§ Directive
Edit the items from the start up to and including the line with "# Share learnings openly and often", replacing every "client" with "frontend" and keeping everything else the same. Leave the pictures out of your answer.

** Task data follows **

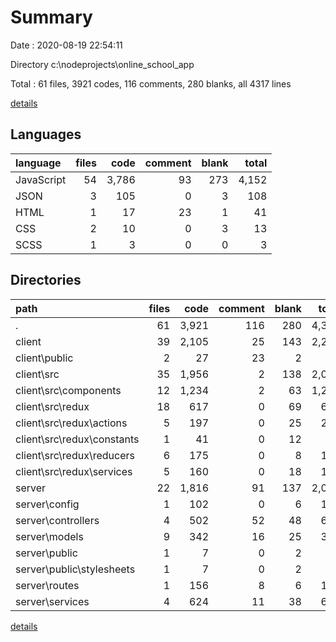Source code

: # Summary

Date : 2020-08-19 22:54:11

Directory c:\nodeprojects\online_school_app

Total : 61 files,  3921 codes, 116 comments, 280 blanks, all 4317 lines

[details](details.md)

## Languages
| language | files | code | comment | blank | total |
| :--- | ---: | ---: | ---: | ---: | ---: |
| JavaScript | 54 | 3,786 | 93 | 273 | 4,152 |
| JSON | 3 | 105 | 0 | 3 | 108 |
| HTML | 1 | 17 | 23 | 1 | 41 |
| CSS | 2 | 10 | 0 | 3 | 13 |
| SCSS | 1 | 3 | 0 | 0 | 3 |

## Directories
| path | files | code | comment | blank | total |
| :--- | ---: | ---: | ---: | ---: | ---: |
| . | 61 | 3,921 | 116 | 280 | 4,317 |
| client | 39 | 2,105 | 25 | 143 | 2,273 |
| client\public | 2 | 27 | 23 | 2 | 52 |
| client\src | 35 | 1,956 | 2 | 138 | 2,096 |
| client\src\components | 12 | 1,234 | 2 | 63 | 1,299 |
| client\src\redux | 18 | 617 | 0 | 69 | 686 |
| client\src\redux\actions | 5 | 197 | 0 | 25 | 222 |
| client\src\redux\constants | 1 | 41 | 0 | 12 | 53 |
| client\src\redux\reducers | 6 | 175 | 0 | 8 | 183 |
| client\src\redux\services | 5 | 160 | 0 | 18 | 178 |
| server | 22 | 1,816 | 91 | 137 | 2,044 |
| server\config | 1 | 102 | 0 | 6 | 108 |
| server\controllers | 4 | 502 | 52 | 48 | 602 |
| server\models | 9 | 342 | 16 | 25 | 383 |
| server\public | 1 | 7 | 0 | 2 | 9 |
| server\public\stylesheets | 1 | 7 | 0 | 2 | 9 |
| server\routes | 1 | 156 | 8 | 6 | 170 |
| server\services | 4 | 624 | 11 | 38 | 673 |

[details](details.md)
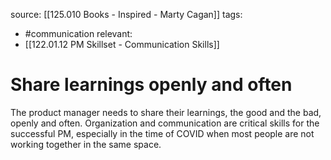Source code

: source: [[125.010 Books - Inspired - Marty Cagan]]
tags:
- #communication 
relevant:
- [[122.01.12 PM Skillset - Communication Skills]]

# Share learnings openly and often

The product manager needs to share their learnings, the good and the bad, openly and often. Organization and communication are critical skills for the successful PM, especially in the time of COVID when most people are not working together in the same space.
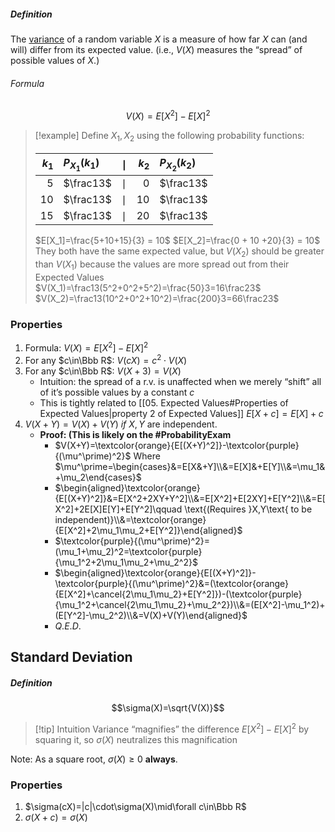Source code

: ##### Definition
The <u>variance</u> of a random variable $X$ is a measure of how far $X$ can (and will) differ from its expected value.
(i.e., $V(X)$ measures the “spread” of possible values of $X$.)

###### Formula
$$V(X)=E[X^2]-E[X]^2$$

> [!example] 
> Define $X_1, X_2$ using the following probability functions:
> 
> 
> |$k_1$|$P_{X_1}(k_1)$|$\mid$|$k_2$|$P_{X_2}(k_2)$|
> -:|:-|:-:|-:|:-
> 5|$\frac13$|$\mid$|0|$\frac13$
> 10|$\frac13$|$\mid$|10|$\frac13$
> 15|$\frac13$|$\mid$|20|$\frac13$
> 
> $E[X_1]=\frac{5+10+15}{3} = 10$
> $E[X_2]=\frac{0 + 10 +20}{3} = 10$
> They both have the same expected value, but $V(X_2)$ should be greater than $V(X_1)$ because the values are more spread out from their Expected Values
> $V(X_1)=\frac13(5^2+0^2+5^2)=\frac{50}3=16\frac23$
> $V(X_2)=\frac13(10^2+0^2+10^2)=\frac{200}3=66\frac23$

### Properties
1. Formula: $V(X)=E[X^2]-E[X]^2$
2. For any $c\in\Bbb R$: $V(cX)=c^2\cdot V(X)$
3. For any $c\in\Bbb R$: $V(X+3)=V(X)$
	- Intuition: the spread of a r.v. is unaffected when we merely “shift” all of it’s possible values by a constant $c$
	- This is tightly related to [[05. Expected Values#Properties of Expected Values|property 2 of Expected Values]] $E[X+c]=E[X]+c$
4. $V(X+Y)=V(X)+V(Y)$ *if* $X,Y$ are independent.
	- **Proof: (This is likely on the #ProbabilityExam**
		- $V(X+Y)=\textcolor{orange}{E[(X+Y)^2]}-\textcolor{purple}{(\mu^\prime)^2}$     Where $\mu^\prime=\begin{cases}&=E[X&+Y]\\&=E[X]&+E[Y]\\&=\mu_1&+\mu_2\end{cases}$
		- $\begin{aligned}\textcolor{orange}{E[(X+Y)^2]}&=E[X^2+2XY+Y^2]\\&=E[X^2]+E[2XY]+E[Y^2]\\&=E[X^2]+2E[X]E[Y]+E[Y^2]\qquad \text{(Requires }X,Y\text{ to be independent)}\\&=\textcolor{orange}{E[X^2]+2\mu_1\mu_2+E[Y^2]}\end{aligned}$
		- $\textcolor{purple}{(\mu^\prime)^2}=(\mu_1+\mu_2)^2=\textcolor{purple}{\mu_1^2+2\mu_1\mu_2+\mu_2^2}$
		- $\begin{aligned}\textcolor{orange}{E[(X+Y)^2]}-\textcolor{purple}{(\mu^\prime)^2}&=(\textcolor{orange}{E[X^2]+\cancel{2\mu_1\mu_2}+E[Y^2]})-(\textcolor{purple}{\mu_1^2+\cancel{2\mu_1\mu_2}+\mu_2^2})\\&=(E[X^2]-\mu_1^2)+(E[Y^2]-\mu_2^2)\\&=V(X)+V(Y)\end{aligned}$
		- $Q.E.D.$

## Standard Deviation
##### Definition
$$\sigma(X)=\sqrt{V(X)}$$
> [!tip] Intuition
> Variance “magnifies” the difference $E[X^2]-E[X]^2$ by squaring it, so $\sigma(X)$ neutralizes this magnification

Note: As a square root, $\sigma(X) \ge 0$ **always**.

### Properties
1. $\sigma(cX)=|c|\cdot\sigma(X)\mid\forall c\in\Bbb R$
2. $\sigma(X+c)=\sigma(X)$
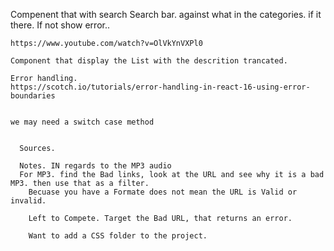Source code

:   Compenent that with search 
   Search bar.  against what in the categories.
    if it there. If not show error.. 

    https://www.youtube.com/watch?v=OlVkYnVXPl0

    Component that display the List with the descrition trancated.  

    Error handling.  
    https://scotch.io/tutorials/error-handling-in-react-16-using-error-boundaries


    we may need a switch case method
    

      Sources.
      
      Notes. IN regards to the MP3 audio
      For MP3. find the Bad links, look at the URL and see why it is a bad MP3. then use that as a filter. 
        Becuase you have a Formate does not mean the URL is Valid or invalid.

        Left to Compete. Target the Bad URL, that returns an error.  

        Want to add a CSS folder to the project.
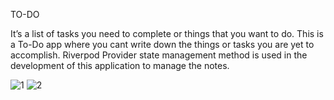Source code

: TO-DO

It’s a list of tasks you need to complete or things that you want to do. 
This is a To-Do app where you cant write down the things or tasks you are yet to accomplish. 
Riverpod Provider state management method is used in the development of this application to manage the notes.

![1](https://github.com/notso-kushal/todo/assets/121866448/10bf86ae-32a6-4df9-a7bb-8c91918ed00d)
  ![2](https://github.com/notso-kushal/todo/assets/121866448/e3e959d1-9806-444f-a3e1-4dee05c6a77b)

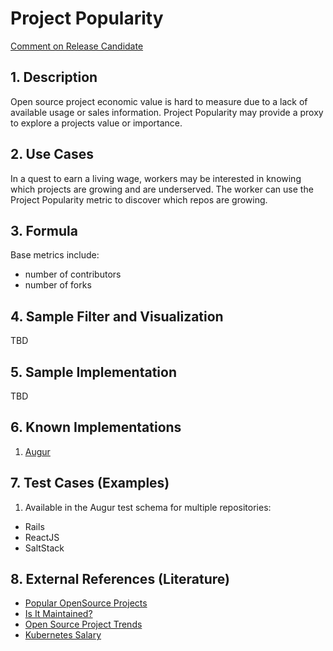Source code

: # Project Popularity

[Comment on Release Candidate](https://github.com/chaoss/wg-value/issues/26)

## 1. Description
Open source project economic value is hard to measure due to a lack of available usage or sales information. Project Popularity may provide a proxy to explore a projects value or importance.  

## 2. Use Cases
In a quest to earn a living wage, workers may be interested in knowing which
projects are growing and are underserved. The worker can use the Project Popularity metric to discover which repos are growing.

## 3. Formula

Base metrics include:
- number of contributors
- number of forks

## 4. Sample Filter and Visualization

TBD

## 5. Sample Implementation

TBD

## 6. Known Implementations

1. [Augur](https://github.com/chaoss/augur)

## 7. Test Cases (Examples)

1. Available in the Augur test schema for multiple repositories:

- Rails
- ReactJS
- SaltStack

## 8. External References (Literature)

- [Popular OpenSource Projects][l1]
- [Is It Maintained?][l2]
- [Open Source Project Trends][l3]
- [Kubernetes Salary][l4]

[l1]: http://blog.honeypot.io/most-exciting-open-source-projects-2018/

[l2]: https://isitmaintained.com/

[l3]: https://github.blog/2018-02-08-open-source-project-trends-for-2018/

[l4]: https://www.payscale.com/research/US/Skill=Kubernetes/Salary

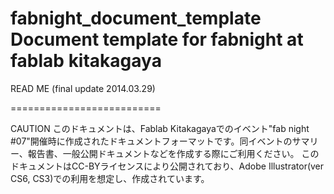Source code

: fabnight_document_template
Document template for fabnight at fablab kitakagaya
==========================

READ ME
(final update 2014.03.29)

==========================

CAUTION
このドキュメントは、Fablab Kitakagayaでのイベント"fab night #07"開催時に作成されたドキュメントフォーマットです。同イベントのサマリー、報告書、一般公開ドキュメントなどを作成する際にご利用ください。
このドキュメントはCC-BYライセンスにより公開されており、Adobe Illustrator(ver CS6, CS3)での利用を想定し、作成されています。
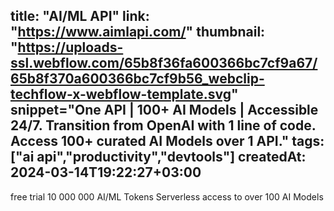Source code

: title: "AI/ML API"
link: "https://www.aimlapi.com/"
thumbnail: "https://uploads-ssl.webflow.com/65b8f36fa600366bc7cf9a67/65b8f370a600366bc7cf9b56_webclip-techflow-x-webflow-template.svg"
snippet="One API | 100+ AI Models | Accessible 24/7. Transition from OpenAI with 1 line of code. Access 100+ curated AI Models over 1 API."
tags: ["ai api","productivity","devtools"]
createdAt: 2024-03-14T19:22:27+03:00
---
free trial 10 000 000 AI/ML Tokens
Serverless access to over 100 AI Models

** End of Task data **

§ The answer
Source code

: # Summary

Date : 2020-08-19 22:54:11

Directory c:\nodeprojects\online_school_app

Total : 61 files,  3921 codes, 116 comments, 280 blanks, all 4317 lines

[details](details.md)

## Languages
| language | files | code | comment | blank | total |
| :--- | ---: | ---: | ---: | ---: | ---: |
| JavaScript | 54 | 3,786 | 93 | 273 | 4,152 |
| JSON | 3 | 105 | 0 | 3 | 108 |
| HTML | 1 | 17 | 23 | 1 | 41 |
| CSS | 2 | 10 | 0 | 3 | 13 |
| SCSS | 1 | 3 | 0 | 0 | 3 |

## Directories
| path | files | code | comment | blank | total |
| :--- | ---: | ---: | ---: | ---: | ---: |
| . | 61 | 3,921 | 116 | 280 | 4,317 |
| frontend | 39 | 2,105 | 25 | 143 | 2,273 |
| frontend\public | 2 | 27 | 23 | 2 | 52 |
| frontend\src | 35 | 1,956 | 2 | 138 | 2,096 |
| frontend\src\components | 12 | 1,234 | 2 | 63 | 1,299 |
| frontend\src\redux | 18 | 617 | 0 | 69 | 686 |
| frontend\src\redux\actions | 5 | 197 | 0 | 25 | 222 |
| frontend\src\redux\constants | 1 | 41 | 0 | 12 | 53 |
| frontend\src\redux\reducers | 6 | 175 | 0 | 8 | 183 |
| frontend\src\redux\services | 5 | 160 | 0 | 18 | 178 |
| server | 22 | 1,816 | 91 | 137 | 2,044 |
| server\config | 1 | 102 | 0 | 6 | 108 |
| server\controllers | 4 | 502 | 52 | 48 | 602 |
| server\models | 9 | 342 | 16 | 25 | 383 |
| server\public | 1 | 7 | 0 | 2 | 9 |
| server\public\stylesheets | 1 | 7 | 0 | 2 | 9 |
| server\routes | 1 | 156 | 8 | 6 | 170 |
| server\services | 4 | 624 | 11 | 38 | 673 |

[details](details.md)
Source code

: source: [[125.010 Books - Inspired - Marty Cagan]]
tags:
- #communication 
relevant:
- [[122.01.12 PM Skillset - Communication Skills]]

# Share learnings openly and often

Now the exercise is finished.